- Died: after 1274
- Noble family: gens Péc
- Issue: James
- Father: Lucas II

= Benedict Péc =

13th-century nobleman

Benedict from the kindred Péc (Péc nembeli Benedek; died after 1274) was a Hungarian noble and soldier, who fought against the Bohemians in the early 1270s.

==Life==
Benedict originated from the Zala branch of the extended gens (clan) Péc, which had large-scale possessions in several counties of Transdanubia, in addition to other parts of the Kingdom of Hungary. He was a son of Lucas II (or Lucas "the Great"). His brother was Ladislaus, ancestor of the Kustáni family. It is possible that Lucas IV, ancestor of the Ibrányi family was also their brother.

According to the narration of the royal charter of Ladislaus IV of Hungary (1274), Benedict actively participated in the Bohemian–Hungarian War which took place in the previous year. In the first phase of the war, Benedict successfully spied out the army of King Ottokar II of Bohemia. Under the banner of Ivan Kőszegi, Benedict defended the Hungarian border in Sopron County. Benedict fought in the rearguard near Győr in August, led by his cousin Denis Péc. Thereafter, again in Kőszegi's army, he fought in Pereszteg and Lós, harassing the invading Bohemian army with hit-and-run tactics. During the skirmish, he defeated and captured a lieutenant of the army of Bruno von Schauenburg, Bishop of Olomouc. Following that Benedict joined to the troops of Denis Péc, who defeated a Moravian army at the walls of Detrekő Castle (today ruins near Plavecké Podhradie, Slovakia) in October 1273.

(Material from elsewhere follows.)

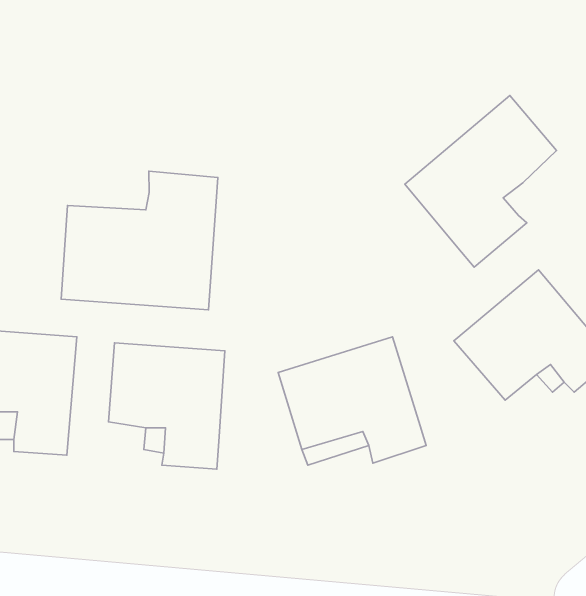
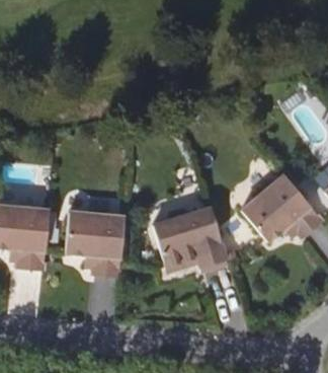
building: [405,96,557,267] -> none
building: [61,171,218,310] -> none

For his military service, Benedict was granted the land of Vindornyaszőlős in Zala County by King Ladislaus in 1274. His descendants adopted the surname "Szőlősi" after the village. Benedict had a son James, who had a son Lucas, the last male member of the family (fl. 1336–1353) and a daughter Chuna, who married Stephen Bokodi from the gens (clan) Héder.